Monju, or Manjusri in Sanskrit, is the bodhisattva (bo-dee-SAHT-vah) of divine wisdom and protector of Buddhist law. He is shown in this scroll painting as a divine youth, elaborately dressed and adorned with jewelry, riding a ferocious lion. In his hands, Monju holds the sword that cuts ignorance and a lotus with a book of Buddhist scripture.
Buddhism is believed to have been brought to Japan by foreign monks or diplomatic envoys in the sixth century or before. During the Nanbokucho Period (1336-1392), more Japanese than ever before ascribed to Buddhism, and the new courtly and warrior classes proved to be prolific patrons of the arts. Zen Buddhism, most famously gained popularity throughout Japan, but Tantric Buddhist influences remained present as seen in this scroll painting of Monju.
Monju, or Manjusri in Sanskrit, is the bodhisattva (bo-dee-SAHT-vah) of divine wisdom. The lotus, sword that cuts ignorance, and book of Buddhist scripture are attributes of Monju and identify him as the subject of this scroll painting. Attributes are objects that carry special meaning or symbolism. They can be used to both identify a figure and gain insight into the figure’s purpose or character. The objects Monju holds symbolize aspects of the transcendent wisdom that leads to enlightenment.
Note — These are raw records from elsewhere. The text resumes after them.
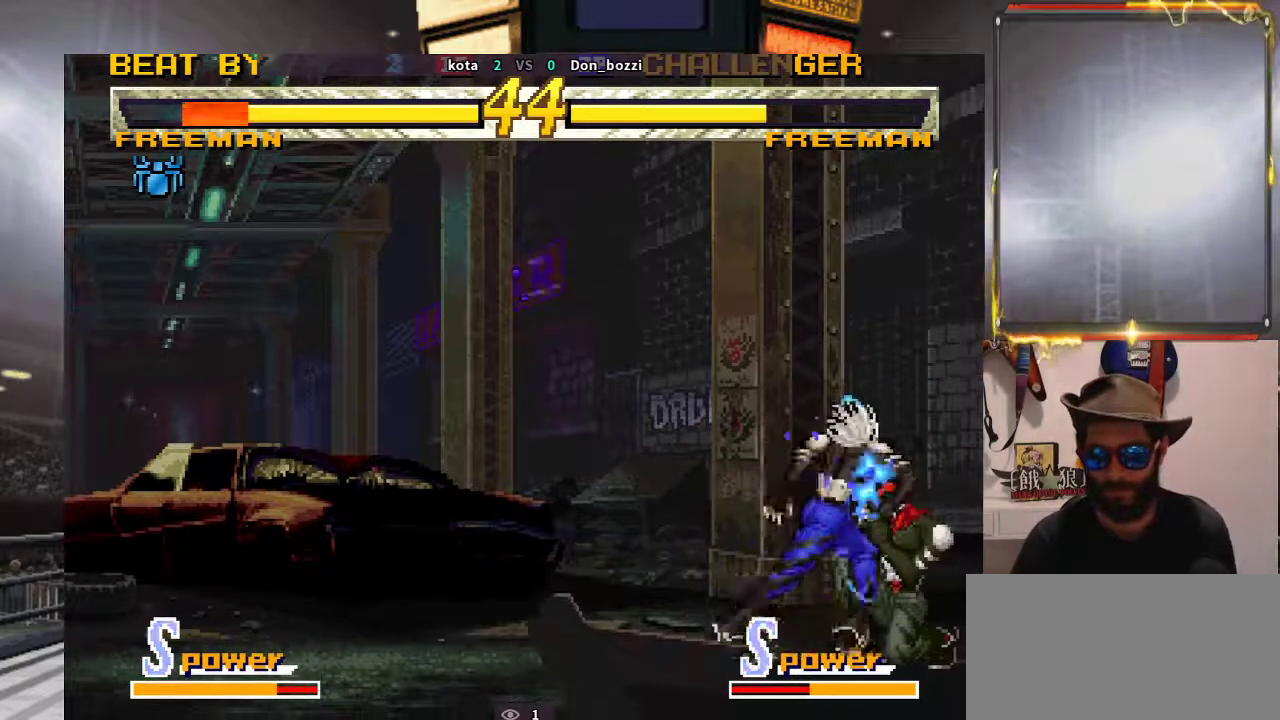
{"buttons": [], "left_stick": "down-right", "events": []}
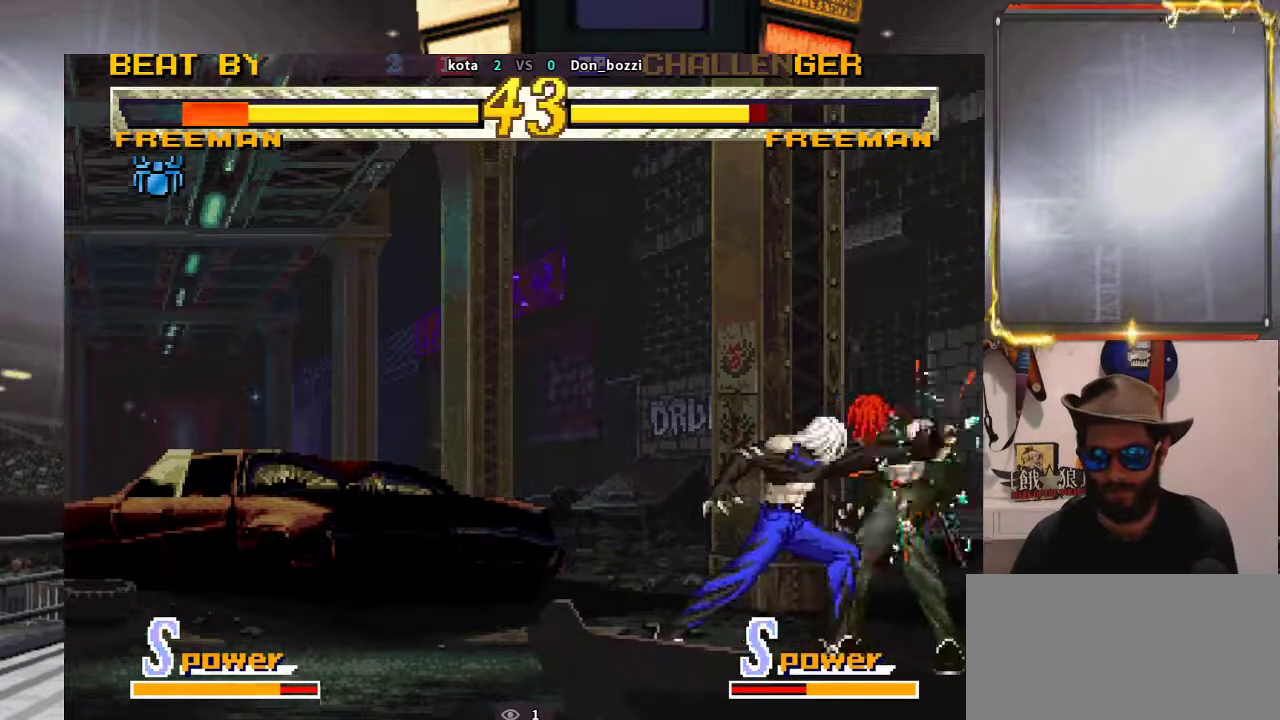
{"buttons": [], "left_stick": "down-right", "events": []}
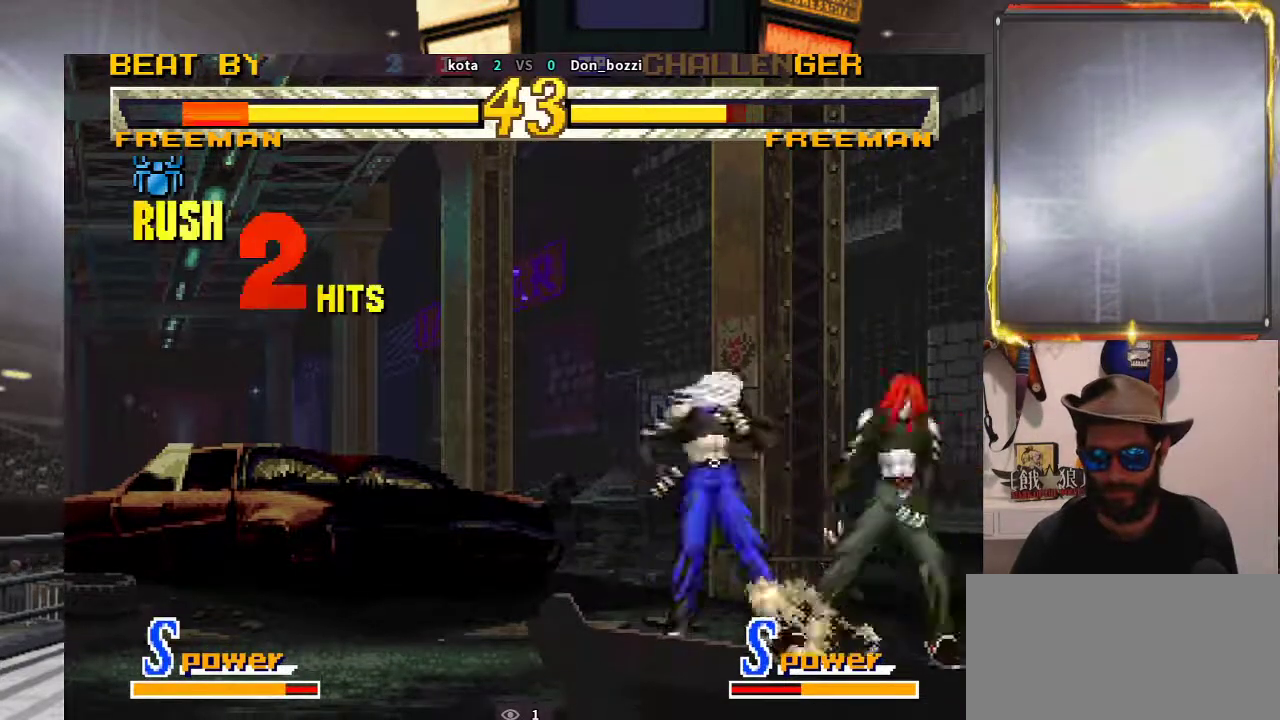
{"buttons": [], "left_stick": "down-right", "events": []}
Monju is shown in this painting as a divine youth, elaborately dressed and adorned with jewelry, riding a ferocious lion.
Bodhisattvas are spiritual teachers in Buddhism who aid Buddhist followers along the path to enlightenment. They have achieved enlightenment but have chosen to forego Nirvana and remain on earth to serve as spiritual guides for others. There are many different bodhisattvas in the Buddhist tradition, and they are one of the most popular subjects in Buddhist art.
Monju, the Buddhist prince of wisdom, is a bodhisattva who swore, after achieving enlightenment, to assist those capable of achieving buddhahood throughout the universe. In this scroll painting, Monju is shown as an aggressive figure holding a sword and riding a tiger. However, he is often pictured in sculptures and wall hangings sitting on a double lotus throne in a tranquil and self-reflective pose. Regardless of his appearance, as the bodhisattva of wisdom, Monju protects the Buddhist law and strikes down ignorance.
Buddhism originated in India and is based on the teachings of Prince Siddhartha (sid-DAHR-thah) Gautama (go-ta-ma). Prince Siddhartha was born in 567 B.C. and became known as the Buddha, or Enlightened One. He taught that all life is suffering, but renouncing desires and the self can lead to a state of enlightenment beyond both suffering and existence. Over time, diverse interpretations of the Buddha's teachings led to a variety of sects. Buddhism is no longer widely practiced in India, but has spread to Southeast Asia, Central Asia, and the Far East through missionary activity. Today it is one of the world’s largest religions.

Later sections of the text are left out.